## What is needed
For this exercise, write out only the lines of the entries below from the one with "[159,374,337,395] zenvironmentálnych ->" up to and including the one with "(320, 522) none", exactly as they are. Pictures stay out.

(Edit difference data)
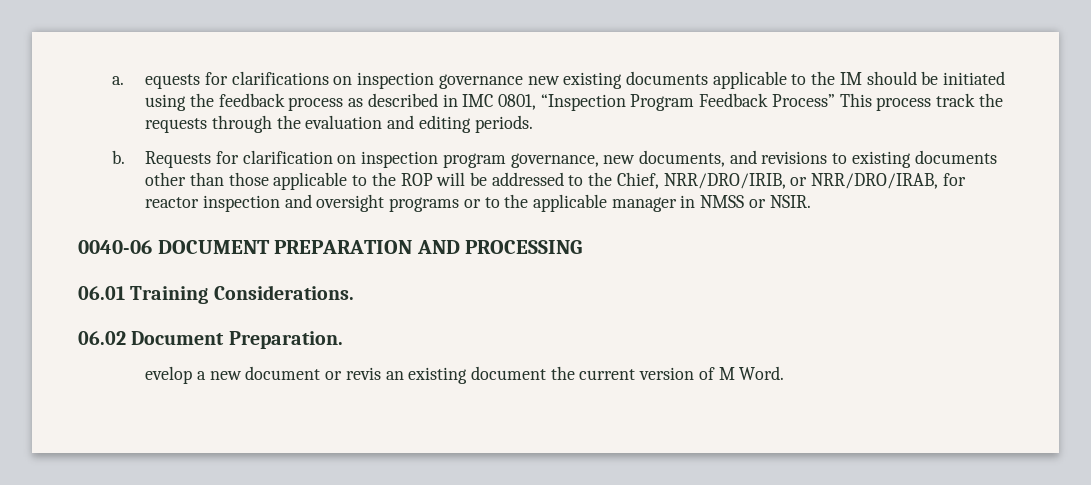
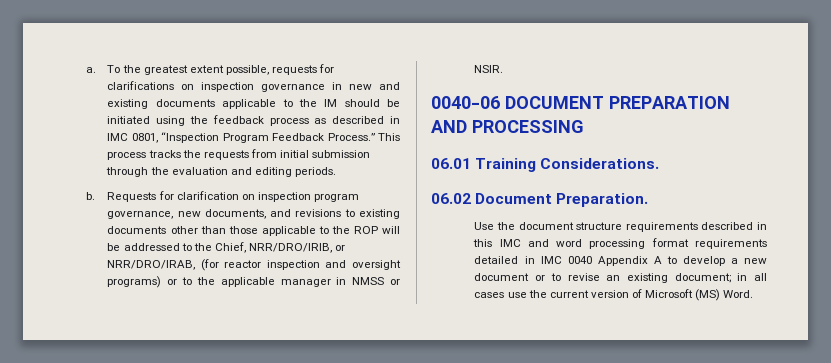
[145,74,201,89] equests -> [107,65,317,75] To the greatest extent possible, requests
[527,76,560,85] new -> [332,82,401,90] in new and
[771,94,835,107] Process” -> [327,133,375,141] Process.”
[936,93,976,107] track -> [148,150,181,158] tracks
(208, 125) none -> [250,149,371,158] from initial submission
[942,173,966,186] for -> [200,259,219,271] (for
[389,197,460,212] programs -> [107,276,162,288] programs)
[145,366,546,384] evelop a new document or revis an existing document -> [474,222,767,232] [473,238,767,249] [474,256,768,266] [474,273,767,283] [474,292,527,298] Use the document structure requirements described in this IMC and word processing format requirements detailed in IMC 0040 Appendix A to develop a new document or to revise an existing document; in all cases use
[718,367,735,380] M -> [645,289,721,301] Microsoft (MS)

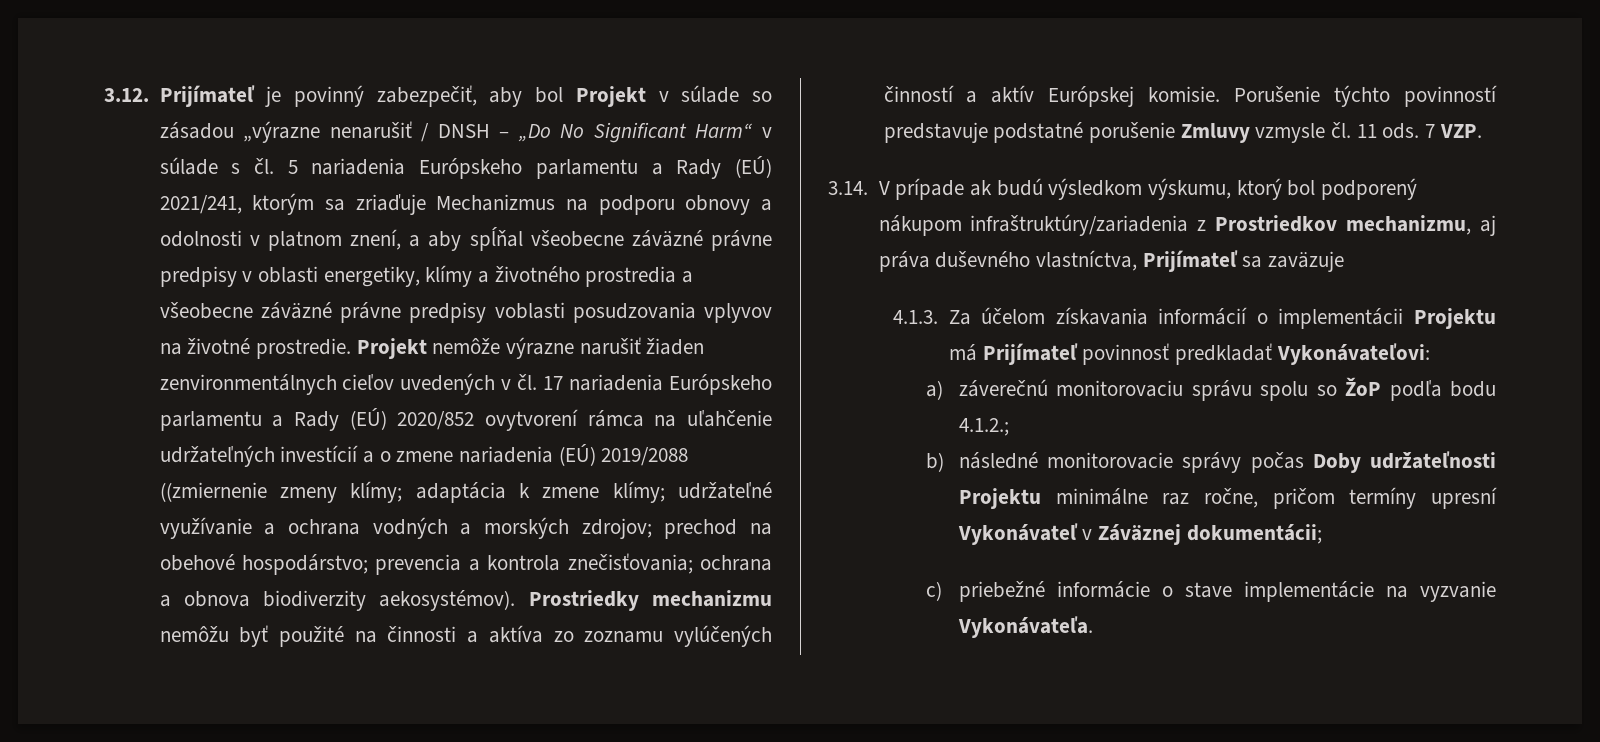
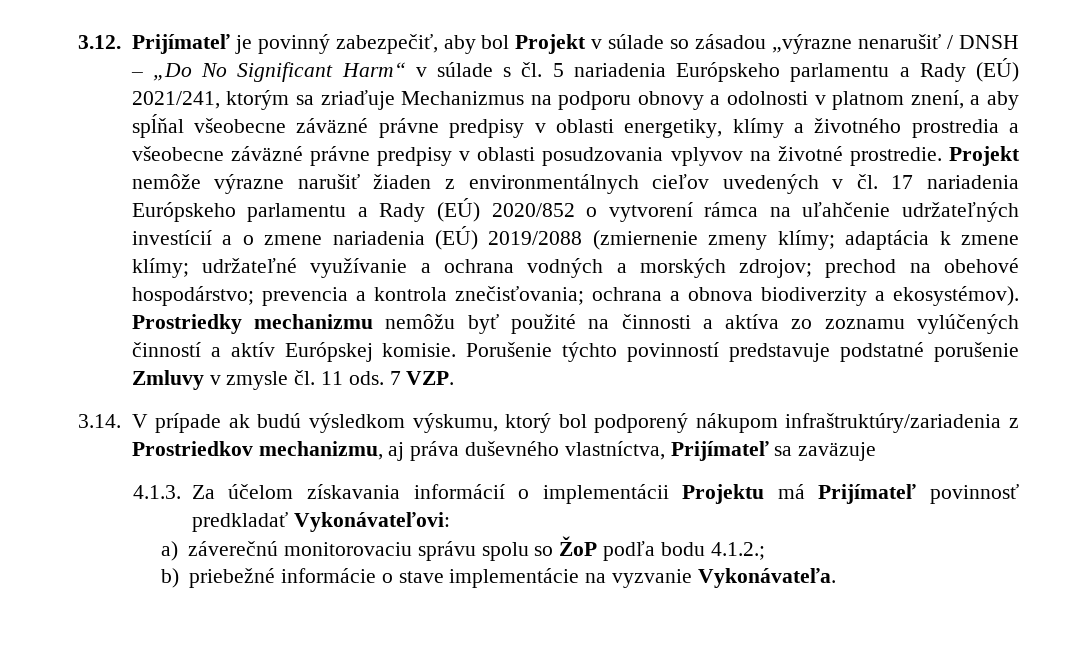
[494,302,565,319] voblasti -> [459,147,536,161] v oblasti
[159,374,337,395] zenvironmentálnych -> [445,174,639,194] z environmentálnych
[484,409,578,431] ovytvorení -> [586,202,693,222] o vytvorení
[159,482,267,502] ((zmiernenie -> [592,230,698,250] (zmiernenie
[379,590,516,611] aekosystémov). -> [874,286,1019,306] a ekosystémov).
[1255,123,1326,143] vzmysle -> [209,371,289,390] v zmysle
[958,451,1496,473] [958,487,1497,509] [957,523,1322,545] [926,581,943,601] následné monitorovacie správy počas Doby udržateľnosti Projektu minimálne raz ročne, pričom termíny upresní Vykonávateľ v Záväznej dokumentácii; // c) -> (179, 578) none

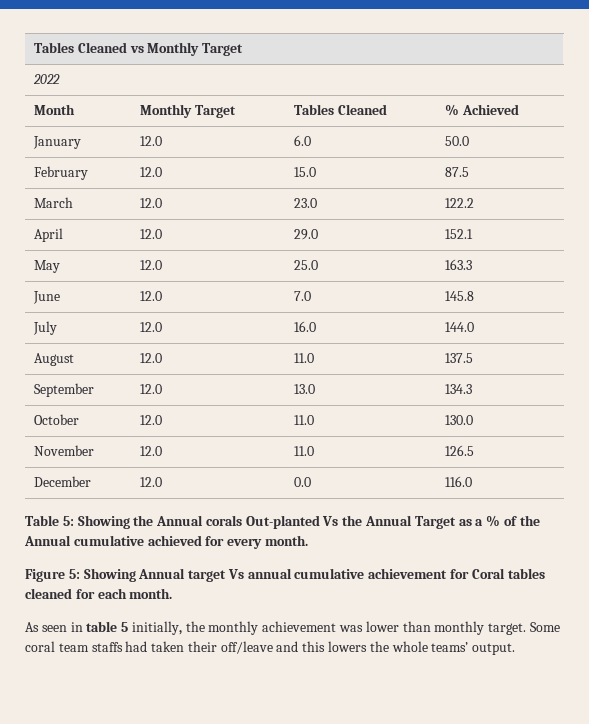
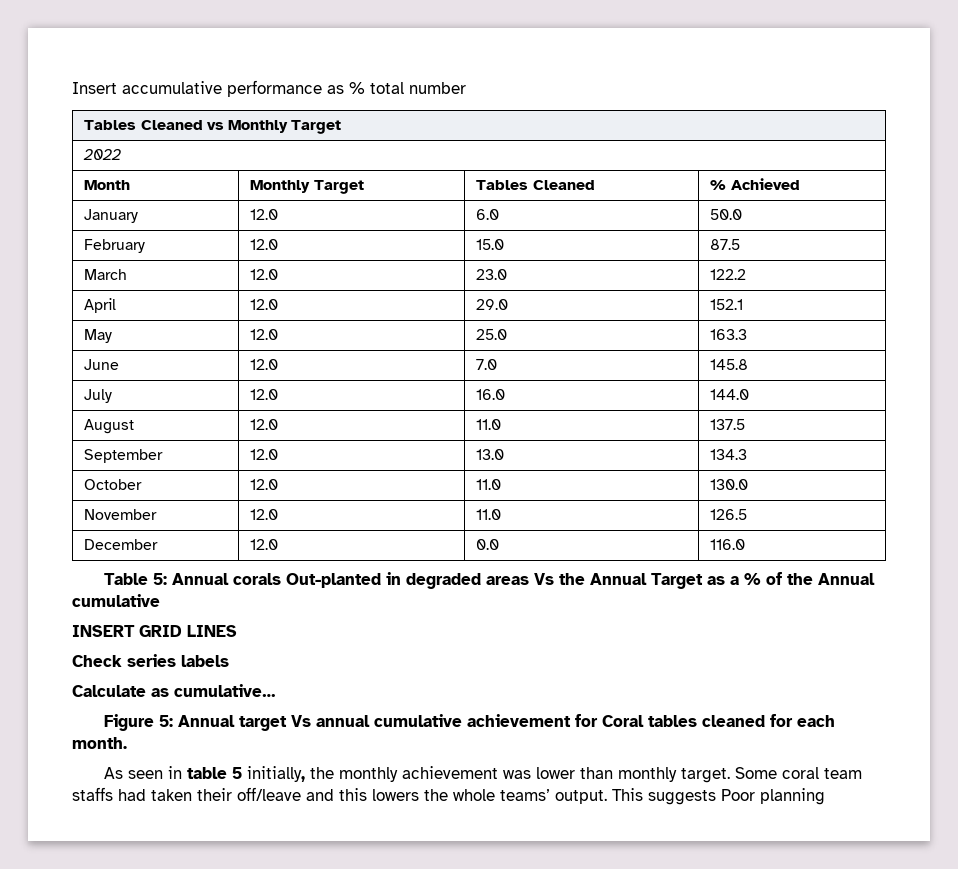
(33, 47) none -> [72,80,466,97] Insert accumulative performance as % total number //
[77,515,154,529] Showing the -> (168, 579) none
(320, 522) none -> [386,572,530,589] in degraded areas
[147,535,308,549] achieved for every month. -> [72,625,237,637] [72,654,229,667] [72,684,276,697] // INSERT GRID LINES // Check series labels // Calculate as cumulative…
[83,568,136,582] Showing -> (174, 721) none
(516, 649) none -> [612,788,825,805] This suggests Poor planning

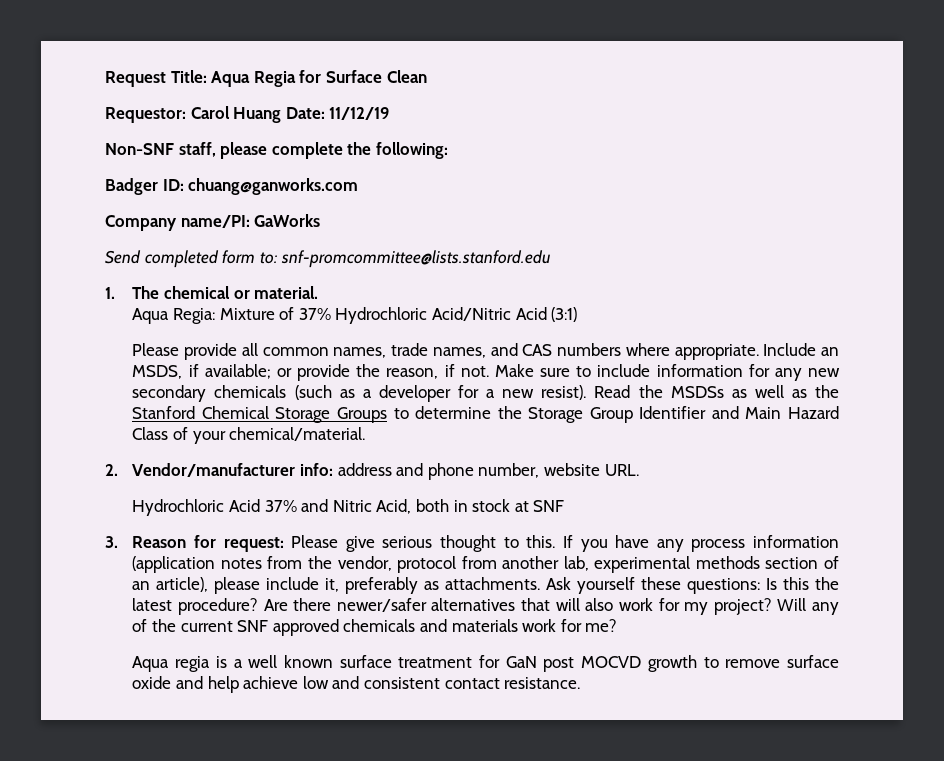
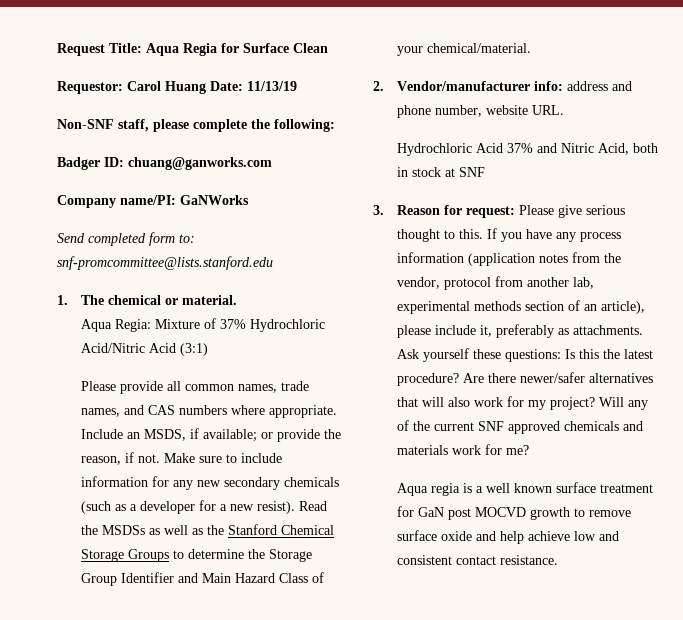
[329,107,391,120] 11/12/19 -> [247,81,297,91] 11/13/19
[254,214,321,227] GaWorks -> [180,195,249,205] GaNWorks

## Reply to the exercise
[159,374,337,395] zenvironmentálnych -> [445,174,639,194] z environmentálnych
[484,409,578,431] ovytvorení -> [586,202,693,222] o vytvorení
[159,482,267,502] ((zmiernenie -> [592,230,698,250] (zmiernenie
[379,590,516,611] aekosystémov). -> [874,286,1019,306] a ekosystémov).
[1255,123,1326,143] vzmysle -> [209,371,289,390] v zmysle
[958,451,1496,473] [958,487,1497,509] [957,523,1322,545] [926,581,943,601] následné monitorovacie správy počas Doby udržateľnosti Projektu minimálne raz ročne, pričom termíny upresní Vykonávateľ v Záväznej dokumentácii; // c) -> (179, 578) none

(33, 47) none -> [72,80,466,97] Insert accumulative performance as % total number //
[77,515,154,529] Showing the -> (168, 579) none
(320, 522) none -> [386,572,530,589] in degraded areas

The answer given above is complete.